[Recorded information]
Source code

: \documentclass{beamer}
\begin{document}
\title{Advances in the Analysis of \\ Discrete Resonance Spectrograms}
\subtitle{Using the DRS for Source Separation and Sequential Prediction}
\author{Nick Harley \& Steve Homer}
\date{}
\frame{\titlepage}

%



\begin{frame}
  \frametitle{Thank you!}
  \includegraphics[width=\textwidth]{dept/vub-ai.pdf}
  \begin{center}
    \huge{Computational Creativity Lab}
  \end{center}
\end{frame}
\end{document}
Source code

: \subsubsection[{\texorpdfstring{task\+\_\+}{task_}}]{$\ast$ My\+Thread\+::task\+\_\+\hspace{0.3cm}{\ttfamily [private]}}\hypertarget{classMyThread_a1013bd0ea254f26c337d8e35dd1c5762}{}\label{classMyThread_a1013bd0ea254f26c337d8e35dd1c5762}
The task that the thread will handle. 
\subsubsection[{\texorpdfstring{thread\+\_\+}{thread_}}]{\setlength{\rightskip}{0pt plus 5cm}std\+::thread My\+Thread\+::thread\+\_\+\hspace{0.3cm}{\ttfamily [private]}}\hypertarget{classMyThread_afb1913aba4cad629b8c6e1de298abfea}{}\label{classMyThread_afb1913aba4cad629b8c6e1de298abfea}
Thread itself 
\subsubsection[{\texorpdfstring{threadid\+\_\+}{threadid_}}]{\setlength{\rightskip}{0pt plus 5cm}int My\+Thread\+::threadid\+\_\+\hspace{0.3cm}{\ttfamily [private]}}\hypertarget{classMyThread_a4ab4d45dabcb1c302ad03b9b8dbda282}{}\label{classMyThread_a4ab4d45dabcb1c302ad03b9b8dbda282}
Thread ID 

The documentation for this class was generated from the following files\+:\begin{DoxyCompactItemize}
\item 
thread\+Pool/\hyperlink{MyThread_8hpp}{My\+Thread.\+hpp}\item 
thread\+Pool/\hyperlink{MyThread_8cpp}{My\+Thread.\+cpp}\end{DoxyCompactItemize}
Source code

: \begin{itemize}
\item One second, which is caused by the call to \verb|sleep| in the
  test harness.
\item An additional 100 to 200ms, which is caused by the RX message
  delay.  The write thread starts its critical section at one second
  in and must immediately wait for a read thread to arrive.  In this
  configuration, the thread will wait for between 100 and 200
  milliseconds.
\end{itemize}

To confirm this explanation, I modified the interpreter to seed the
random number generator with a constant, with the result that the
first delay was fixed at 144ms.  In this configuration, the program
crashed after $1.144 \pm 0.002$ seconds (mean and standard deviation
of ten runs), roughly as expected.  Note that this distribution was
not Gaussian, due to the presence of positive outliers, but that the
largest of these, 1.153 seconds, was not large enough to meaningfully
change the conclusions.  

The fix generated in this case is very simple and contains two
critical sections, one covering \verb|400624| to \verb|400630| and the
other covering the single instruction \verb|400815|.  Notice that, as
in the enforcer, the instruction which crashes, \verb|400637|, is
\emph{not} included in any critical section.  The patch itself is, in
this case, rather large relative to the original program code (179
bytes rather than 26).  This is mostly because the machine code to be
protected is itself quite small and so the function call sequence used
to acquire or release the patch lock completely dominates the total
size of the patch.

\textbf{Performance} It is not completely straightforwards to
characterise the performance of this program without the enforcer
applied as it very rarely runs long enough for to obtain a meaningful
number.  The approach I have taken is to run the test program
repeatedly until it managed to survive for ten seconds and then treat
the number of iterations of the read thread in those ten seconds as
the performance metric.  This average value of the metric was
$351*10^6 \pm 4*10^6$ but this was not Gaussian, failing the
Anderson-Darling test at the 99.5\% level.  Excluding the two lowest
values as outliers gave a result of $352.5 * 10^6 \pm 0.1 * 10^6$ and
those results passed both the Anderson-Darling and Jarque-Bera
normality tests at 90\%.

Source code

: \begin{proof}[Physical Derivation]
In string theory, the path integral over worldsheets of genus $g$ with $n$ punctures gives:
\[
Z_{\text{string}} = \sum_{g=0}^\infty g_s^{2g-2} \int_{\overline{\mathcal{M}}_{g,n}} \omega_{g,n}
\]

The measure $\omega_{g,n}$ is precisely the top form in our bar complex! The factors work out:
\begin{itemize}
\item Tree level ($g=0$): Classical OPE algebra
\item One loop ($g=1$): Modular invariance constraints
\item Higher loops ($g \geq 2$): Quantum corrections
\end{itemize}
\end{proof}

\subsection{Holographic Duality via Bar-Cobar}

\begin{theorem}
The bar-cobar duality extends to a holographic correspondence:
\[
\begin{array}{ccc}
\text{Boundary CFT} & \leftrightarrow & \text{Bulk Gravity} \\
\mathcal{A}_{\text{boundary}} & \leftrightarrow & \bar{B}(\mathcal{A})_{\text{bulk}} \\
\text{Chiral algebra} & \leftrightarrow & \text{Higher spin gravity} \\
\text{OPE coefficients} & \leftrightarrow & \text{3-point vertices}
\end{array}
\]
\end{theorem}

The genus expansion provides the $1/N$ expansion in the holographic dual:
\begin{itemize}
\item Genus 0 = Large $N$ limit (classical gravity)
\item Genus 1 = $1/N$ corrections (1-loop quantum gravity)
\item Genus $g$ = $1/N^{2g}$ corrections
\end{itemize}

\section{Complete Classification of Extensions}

[Problem statement] Look back at the entries above and repeat, unchanged, every line from the line holding "protected is itself" through the line holding "the test program".

[Response area]
protected is itself quite small and so the function call sequence used
to acquire or release the patch lock completely dominates the total
size of the patch.

\textbf{Performance} It is not completely straightforwards to
characterise the performance of this program without the enforcer
applied as it very rarely runs long enough for to obtain a meaningful
number.  The approach I have taken is to run the test program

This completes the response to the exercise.